Stored data entries:
──────────────────────────────

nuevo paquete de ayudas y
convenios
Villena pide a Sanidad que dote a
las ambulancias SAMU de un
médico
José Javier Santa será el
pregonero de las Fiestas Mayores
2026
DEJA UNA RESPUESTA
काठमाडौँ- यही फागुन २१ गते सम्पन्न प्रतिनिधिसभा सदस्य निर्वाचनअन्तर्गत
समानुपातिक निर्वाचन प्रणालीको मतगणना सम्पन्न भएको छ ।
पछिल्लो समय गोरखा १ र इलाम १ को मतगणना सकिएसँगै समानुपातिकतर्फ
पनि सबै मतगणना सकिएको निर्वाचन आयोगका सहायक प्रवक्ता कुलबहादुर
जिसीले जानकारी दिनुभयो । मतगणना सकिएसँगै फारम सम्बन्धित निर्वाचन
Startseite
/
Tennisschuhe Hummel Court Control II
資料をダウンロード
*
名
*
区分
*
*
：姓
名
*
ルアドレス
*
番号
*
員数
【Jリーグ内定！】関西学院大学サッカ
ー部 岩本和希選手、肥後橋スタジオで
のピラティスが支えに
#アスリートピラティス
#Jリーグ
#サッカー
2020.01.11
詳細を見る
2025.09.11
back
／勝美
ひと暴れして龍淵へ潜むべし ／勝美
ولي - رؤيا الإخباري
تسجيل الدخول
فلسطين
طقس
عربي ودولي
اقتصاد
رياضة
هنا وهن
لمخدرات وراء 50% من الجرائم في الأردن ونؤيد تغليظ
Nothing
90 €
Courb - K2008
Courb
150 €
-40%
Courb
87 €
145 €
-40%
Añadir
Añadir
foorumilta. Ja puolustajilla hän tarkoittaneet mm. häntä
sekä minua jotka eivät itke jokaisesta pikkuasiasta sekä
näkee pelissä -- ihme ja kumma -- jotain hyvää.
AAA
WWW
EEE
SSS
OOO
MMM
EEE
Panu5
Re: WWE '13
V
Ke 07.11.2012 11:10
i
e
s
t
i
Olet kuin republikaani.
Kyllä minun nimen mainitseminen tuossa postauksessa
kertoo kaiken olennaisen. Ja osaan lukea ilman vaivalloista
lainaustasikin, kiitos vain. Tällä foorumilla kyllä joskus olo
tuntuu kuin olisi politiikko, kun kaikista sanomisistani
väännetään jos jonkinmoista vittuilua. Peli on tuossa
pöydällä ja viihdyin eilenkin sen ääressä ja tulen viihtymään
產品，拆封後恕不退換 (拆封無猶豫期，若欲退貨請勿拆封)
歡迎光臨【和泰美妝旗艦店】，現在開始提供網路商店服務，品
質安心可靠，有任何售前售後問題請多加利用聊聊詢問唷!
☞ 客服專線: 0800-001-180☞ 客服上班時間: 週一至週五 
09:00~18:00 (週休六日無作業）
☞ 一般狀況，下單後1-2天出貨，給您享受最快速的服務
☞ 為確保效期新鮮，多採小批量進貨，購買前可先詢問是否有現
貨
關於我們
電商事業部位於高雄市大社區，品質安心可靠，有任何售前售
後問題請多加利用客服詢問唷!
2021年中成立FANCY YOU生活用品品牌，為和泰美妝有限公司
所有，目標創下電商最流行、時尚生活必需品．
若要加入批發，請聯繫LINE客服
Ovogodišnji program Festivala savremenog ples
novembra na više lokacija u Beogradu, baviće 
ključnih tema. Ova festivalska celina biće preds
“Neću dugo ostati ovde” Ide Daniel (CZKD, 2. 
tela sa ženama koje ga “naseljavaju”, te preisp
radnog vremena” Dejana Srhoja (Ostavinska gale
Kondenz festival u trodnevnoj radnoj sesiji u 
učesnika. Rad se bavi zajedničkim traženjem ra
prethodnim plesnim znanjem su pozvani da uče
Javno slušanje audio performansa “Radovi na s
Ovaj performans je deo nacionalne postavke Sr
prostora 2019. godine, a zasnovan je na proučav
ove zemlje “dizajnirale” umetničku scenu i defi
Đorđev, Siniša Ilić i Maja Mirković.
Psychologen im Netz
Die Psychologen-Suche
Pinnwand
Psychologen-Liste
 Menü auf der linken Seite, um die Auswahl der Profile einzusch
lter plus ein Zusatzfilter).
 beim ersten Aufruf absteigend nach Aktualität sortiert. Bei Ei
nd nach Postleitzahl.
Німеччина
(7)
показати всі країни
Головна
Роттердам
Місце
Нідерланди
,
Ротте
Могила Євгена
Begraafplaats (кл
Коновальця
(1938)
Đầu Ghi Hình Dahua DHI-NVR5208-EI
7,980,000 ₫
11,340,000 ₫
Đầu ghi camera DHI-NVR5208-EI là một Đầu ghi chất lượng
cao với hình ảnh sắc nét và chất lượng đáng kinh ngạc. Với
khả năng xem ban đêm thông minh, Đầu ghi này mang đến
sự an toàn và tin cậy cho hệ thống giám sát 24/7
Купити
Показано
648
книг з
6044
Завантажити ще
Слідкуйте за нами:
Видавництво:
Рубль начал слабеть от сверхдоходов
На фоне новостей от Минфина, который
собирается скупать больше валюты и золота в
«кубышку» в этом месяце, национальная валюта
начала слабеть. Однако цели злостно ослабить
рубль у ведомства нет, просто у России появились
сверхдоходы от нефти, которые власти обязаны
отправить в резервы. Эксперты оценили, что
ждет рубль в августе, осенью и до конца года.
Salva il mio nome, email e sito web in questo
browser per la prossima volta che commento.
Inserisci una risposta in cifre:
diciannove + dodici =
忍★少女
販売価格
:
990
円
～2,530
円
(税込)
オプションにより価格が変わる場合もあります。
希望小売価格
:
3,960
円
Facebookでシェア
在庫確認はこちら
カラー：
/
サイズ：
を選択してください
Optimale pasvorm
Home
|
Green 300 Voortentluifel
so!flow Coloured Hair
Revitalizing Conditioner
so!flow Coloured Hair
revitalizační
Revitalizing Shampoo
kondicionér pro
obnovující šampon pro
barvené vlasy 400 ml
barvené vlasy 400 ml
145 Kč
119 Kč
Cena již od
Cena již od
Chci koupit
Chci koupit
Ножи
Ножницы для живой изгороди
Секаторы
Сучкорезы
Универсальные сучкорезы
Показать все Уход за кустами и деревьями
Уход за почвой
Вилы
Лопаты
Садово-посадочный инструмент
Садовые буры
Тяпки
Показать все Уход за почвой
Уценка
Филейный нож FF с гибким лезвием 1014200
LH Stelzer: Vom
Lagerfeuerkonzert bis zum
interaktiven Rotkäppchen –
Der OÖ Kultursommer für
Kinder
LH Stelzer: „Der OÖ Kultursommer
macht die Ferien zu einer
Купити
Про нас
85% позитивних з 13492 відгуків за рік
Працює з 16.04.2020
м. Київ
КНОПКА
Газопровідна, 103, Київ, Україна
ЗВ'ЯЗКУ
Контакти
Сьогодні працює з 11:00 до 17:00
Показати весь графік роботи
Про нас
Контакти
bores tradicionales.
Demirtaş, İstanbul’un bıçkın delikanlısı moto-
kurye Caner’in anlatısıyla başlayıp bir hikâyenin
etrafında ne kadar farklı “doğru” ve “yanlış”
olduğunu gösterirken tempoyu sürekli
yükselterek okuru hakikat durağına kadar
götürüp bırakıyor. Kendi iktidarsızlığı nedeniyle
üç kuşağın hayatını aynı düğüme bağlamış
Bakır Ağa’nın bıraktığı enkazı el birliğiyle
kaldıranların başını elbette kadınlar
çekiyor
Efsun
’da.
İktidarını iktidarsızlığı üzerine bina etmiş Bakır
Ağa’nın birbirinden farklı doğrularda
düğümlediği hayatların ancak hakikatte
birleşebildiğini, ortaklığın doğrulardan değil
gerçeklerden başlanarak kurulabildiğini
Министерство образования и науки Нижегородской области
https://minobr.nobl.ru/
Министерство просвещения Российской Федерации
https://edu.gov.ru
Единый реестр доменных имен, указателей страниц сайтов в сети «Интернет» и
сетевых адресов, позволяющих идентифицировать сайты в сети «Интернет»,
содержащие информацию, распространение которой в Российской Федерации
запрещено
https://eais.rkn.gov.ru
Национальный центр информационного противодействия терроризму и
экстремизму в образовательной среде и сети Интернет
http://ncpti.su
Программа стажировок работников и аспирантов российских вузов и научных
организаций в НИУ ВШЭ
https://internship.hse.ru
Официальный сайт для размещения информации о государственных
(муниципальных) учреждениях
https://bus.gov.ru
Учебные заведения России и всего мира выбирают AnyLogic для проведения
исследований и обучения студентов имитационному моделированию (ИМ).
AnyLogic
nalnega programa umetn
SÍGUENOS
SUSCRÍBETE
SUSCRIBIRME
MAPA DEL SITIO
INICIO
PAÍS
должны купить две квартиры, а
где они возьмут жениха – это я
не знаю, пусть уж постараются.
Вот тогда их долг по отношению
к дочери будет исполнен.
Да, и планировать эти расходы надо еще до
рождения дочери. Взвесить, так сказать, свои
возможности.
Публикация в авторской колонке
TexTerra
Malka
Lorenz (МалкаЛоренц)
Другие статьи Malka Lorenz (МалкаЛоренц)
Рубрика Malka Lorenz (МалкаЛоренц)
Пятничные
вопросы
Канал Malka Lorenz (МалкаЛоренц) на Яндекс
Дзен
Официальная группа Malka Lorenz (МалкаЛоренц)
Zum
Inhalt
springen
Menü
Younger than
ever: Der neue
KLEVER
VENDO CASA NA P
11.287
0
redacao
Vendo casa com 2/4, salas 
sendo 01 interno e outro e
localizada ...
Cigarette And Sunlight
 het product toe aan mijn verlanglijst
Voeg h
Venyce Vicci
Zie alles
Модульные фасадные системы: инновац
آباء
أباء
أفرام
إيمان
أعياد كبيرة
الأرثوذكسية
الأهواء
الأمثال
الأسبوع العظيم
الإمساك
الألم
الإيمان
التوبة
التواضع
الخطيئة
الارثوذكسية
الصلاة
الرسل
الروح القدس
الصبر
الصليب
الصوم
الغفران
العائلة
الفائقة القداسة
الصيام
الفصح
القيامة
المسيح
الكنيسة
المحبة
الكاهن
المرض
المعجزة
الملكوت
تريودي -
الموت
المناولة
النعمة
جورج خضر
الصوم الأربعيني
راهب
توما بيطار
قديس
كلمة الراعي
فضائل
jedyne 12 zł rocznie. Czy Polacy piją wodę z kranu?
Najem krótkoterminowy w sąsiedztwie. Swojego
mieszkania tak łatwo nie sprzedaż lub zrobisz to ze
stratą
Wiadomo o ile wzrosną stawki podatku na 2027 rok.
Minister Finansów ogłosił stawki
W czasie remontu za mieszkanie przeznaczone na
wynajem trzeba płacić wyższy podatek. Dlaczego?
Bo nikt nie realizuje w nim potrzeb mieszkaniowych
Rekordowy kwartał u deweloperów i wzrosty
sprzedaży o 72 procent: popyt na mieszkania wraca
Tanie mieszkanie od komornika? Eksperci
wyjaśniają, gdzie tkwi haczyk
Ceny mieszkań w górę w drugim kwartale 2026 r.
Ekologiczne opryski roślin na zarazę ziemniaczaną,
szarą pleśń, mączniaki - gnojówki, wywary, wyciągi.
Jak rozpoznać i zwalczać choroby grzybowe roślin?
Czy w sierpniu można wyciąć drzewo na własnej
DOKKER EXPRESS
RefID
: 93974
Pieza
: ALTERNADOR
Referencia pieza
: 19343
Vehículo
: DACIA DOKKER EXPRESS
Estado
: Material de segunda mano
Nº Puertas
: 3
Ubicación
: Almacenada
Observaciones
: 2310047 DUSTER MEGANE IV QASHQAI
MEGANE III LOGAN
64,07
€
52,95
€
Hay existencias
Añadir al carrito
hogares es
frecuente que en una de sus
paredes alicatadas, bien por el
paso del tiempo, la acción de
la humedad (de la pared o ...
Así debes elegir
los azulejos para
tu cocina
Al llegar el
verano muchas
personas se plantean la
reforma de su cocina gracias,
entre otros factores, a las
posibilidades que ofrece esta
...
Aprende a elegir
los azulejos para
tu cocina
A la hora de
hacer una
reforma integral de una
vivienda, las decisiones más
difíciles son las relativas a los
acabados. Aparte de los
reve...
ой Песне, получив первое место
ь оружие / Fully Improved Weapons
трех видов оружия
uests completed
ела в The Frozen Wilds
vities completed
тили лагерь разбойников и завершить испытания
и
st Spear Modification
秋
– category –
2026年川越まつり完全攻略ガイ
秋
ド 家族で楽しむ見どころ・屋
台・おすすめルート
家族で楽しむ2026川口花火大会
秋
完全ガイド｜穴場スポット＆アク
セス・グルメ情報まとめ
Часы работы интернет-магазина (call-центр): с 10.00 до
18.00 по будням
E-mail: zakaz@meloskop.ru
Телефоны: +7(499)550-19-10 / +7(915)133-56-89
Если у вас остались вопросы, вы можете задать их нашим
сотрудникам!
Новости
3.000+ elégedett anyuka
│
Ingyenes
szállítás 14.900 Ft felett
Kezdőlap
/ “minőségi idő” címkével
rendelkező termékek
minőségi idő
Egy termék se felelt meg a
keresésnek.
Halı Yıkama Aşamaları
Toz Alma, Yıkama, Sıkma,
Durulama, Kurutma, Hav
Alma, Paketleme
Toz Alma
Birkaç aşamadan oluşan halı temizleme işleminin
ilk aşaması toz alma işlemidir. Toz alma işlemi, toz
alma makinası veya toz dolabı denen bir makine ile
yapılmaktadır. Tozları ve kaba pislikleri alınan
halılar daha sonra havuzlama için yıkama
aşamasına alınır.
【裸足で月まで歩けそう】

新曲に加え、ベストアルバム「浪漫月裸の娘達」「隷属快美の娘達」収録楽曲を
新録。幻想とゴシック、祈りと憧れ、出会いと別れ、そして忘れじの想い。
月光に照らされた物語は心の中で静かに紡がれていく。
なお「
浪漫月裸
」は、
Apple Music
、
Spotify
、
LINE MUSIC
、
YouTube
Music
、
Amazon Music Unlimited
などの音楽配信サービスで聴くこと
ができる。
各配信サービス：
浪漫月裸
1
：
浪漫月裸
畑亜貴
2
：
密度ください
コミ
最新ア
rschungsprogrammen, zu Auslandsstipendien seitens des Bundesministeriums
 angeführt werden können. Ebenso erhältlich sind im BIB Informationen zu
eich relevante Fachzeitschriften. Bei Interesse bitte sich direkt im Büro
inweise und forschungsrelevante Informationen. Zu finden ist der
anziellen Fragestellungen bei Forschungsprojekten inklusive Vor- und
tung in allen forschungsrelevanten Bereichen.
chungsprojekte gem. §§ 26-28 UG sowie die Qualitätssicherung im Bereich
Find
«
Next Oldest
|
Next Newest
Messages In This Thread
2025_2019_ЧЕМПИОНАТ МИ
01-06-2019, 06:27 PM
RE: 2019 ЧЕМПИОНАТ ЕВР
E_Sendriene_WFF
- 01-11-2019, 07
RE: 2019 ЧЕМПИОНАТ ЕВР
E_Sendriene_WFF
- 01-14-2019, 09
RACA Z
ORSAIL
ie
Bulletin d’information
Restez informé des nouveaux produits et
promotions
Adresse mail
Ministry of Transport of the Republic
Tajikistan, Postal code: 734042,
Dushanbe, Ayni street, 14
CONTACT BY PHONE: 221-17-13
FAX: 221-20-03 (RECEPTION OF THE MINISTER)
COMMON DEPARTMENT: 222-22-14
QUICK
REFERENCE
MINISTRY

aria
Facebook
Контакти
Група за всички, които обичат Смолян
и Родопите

──────────────────────────────

YOUR GOAL
Write out word for word only the lines from the start of the entries down to the line with "若要加入批發，請聯繫LINE客服", please, including both ends.

RESULT BELOW
nuevo paquete de ayudas y
convenios
Villena pide a Sanidad que dote a
las ambulancias SAMU de un
médico
José Javier Santa será el
pregonero de las Fiestas Mayores
2026
DEJA UNA RESPUESTA
काठमाडौँ- यही फागुन २१ गते सम्पन्न प्रतिनिधिसभा सदस्य निर्वाचनअन्तर्गत
समानुपातिक निर्वाचन प्रणालीको मतगणना सम्पन्न भएको छ ।
पछिल्लो समय गोरखा १ र इलाम १ को मतगणना सकिएसँगै समानुपातिकतर्फ
पनि सबै मतगणना सकिएको निर्वाचन आयोगका सहायक प्रवक्ता कुलबहादुर
जिसीले जानकारी दिनुभयो । मतगणना सकिएसँगै फारम सम्बन्धित निर्वाचन
Startseite
/
Tennisschuhe Hummel Court Control II
資料をダウンロード
*
名
*
区分
*
*
：姓
名
*
ルアドレス
*
番号
*
員数
【Jリーグ内定！】関西学院大学サッカ
ー部 岩本和希選手、肥後橋スタジオで
のピラティスが支えに
#アスリートピラティス
#Jリーグ
#サッカー
2020.01.11
詳細を見る
2025.09.11
back
／勝美
ひと暴れして龍淵へ潜むべし ／勝美
ولي - رؤيا الإخباري
تسجيل الدخول
فلسطين
طقس
عربي ودولي
اقتصاد
رياضة
هنا وهن
لمخدرات وراء 50% من الجرائم في الأردن ونؤيد تغليظ
Nothing
90 €
Courb - K2008
Courb
150 €
-40%
Courb
87 €
145 €
-40%
Añadir
Añadir
foorumilta. Ja puolustajilla hän tarkoittaneet mm. häntä
sekä minua jotka eivät itke jokaisesta pikkuasiasta sekä
näkee pelissä -- ihme ja kumma -- jotain hyvää.
AAA
WWW
EEE
SSS
OOO
MMM
EEE
Panu5
Re: WWE '13
V
Ke 07.11.2012 11:10
i
e
s
t
i
Olet kuin republikaani.
Kyllä minun nimen mainitseminen tuossa postauksessa
kertoo kaiken olennaisen. Ja osaan lukea ilman vaivalloista
lainaustasikin, kiitos vain. Tällä foorumilla kyllä joskus olo
tuntuu kuin olisi politiikko, kun kaikista sanomisistani
väännetään jos jonkinmoista vittuilua. Peli on tuossa
pöydällä ja viihdyin eilenkin sen ääressä ja tulen viihtymään
產品，拆封後恕不退換 (拆封無猶豫期，若欲退貨請勿拆封)
歡迎光臨【和泰美妝旗艦店】，現在開始提供網路商店服務，品
質安心可靠，有任何售前售後問題請多加利用聊聊詢問唷!
☞ 客服專線: 0800-001-180☞ 客服上班時間: 週一至週五 
09:00~18:00 (週休六日無作業）
☞ 一般狀況，下單後1-2天出貨，給您享受最快速的服務
☞ 為確保效期新鮮，多採小批量進貨，購買前可先詢問是否有現
貨
關於我們
電商事業部位於高雄市大社區，品質安心可靠，有任何售前售
後問題請多加利用客服詢問唷!
2021年中成立FANCY YOU生活用品品牌，為和泰美妝有限公司
所有，目標創下電商最流行、時尚生活必需品．
若要加入批發，請聯繫LINE客服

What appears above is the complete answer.